Les pieds dans la neige du Jura vaudois, l’entreprise familiale Léon Jaccard s’est offert une reconversion inattendue au cours de la crise pandémique. Depuis 1926, les machines de cette PME de L’Auberson s’activent surtout à réaliser de petites pièces métalliques pour le monde de l’horlogerie, le secteur médical ou encore l’électronique. Mais c’est vers la fabrication de masques médicaux que se sont tournés les dirigeants de l’entreprise. Et pas n’importe comment car ils ont, dès le départ, joué la carte de la qualité du «Swiss made». Elle a déjà séduit deux hôpitaux.
Les odeurs d’huile, un produit nécessaire à l’usinage des pièces de métal, émanent de l’atelier traditionnel.
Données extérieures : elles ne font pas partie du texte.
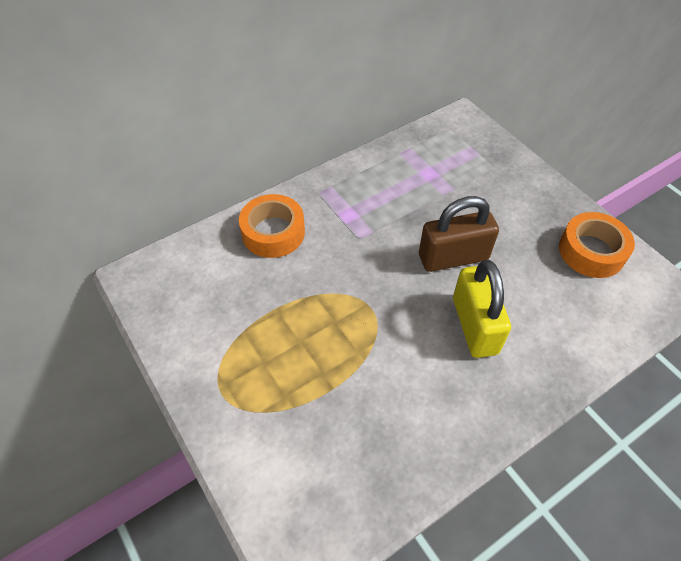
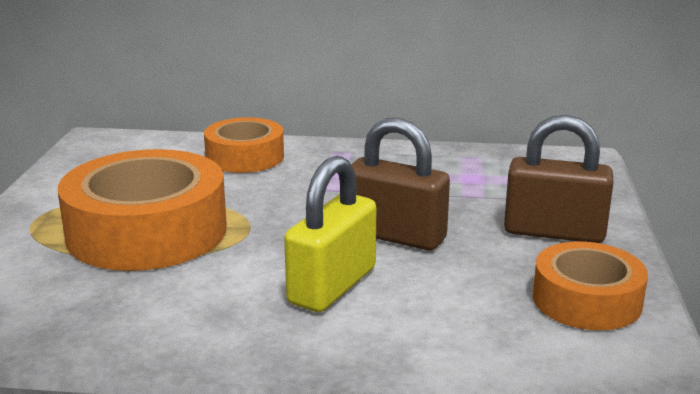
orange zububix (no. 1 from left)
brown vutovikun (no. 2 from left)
En visitant la petite fabrique, qui siège discrètement au centre du village, on imagine mal que cette activité puisse s’accorder avec la réalisation de masques médicaux. Et pourtant, au prix d’un investissement important, une partie des locaux a été parfaitement isolée pour produire les masques qui manquaient tant au printemps dernier.
Des boîtes à musique
«L’entreprise a été créée par un artisan du village, qui travaillait pour la fabrication de boîte à musiques», rappelle Patrick Vouillot, patron de Léon Jaccard SA. Après y avoir été employé, ce dernier a fini par racheter l’affaire et a entrepris de moderniser cet atelier. Les machines à commandes numériques ont remplacé un matériel ancien. Et s’il subsiste une ou deux machines datant des années 50, l’entreprise s’est tournée vers la sous-traitance pour des secteurs de pointe. Mais la pandémie a nettement freiné son activité, en début d’année, avec une perte estimée à 30% sur l’année 2020.
«On n’y connaissait rien, ni aux matières, ni aux machines nécessaires, ni aux procédures de qualité.»
La pénurie de masques, à la fin de l’hiver dernier, a guidé le patron et son neveu Sébastien Vouillot vers ce produit tant recherché. «On n’y connaissait rien, ni aux matières, ni aux machines nécessaires, ni aux procédures de qualité», dit ce dernier. Reste que pour les deux Vouillot, il semblait clair dès le départ que leur production devait s’aligner sur des hauts standards de qualité.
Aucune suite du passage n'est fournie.